Where women inclusion went missing
On July 19, chief minister Manohar Lal Khattar was in the city to meet industrialists to discuss issues relating to skill development and employment for job seekers, who are already registered on the state government’s online portal.
After the CM’s address, managers and senior executives from big business houses were asked to give suggestions on creating a skilled workforce. Since there were representatives from more than 50 companies, only a select few got an opportunity to place their concerns about the dearth of skilled workers who have the competency to fit well in an era of technological advancements.
People talked about electric vehicles, blockchain, augmented reality and the necessity of creating a workforce that understands such issues. After almost half-an-hour of this men-to-men conversation, a female project manager from UNDP got a chance to speak. She raised the issue of the difficulties faced by young girls and women in going to skill development institutes and joining the workforce.
Having worked extensively with women in Bahadurgarh, she pointed out how young women face a lot of issues in commuting from their homes to skill development centres for work.
The assistance she sought from the CM was to provide better transportation facilities for women. On this, the CM’s response was not to look at the issue from the perspective of gender.

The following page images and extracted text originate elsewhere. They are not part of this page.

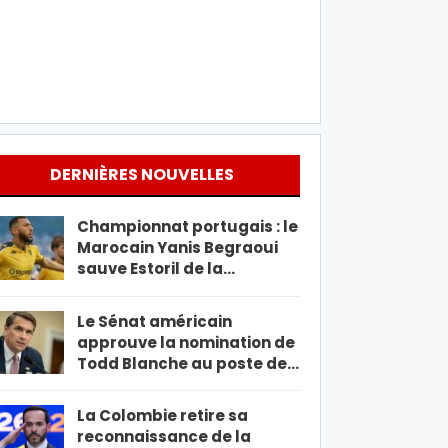
DERNIÈRES NOUVELLES
Championnat portugais : le
Marocain Yanis Begraoui
sauve Estoril de la…
Le Sénat américain
approuve la nomination de
Todd Blanche au poste de…
La Colombie retire sa
reconnaissance de la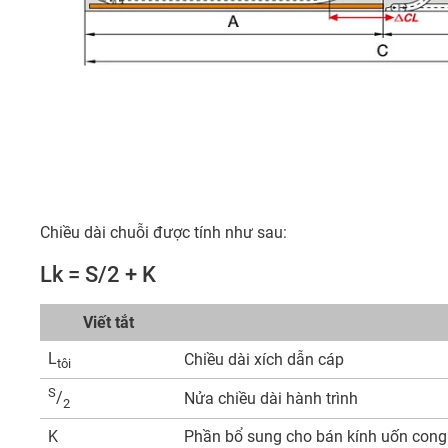
Chiều dài chuỗi được tính như sau:
Lk = S/2 + K
Viết tắt
L
Chiều dài xích dẫn cáp
tôi
S
/
Nửa chiều dài hành trình
2
K
Phần bổ sung cho bán kính uốn cong đ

The lady insisted when a woman heads out from her home for employment, situations are different for her compared to men who are looked upon as breadwinners of the family.
In my reporting assignments, I have come across the struggles of women both in rural, semi-rural and urban setup.
But somehow her words appeared familiar to me. Suddenly, I looked around and did not see a single women business leader or entrepreneur. I again looked carefully and realised that only men were there to provide suggestions.
It did surprise me that not even a single woman executive or an entrepreneur, who could have shown her leadership skills, was present on that occasion. And that one woman who highlighted the issue did not receive a satisfactory answer. A senior executive present at the meeting pointed towards the lack of women leadership within corporate organisations as well. Since most men occupied positions of power or owned companies, they usually took the lead in such meetings or conferences. Above all, according to him, nobody wants to miss a chance to meet the CM.
Time and again, policymakers have cited how important it is to promote women in the workforce for the better economic development of the country. However, I wonder how many years it will take to see an equal number of men and women sharing such a platform.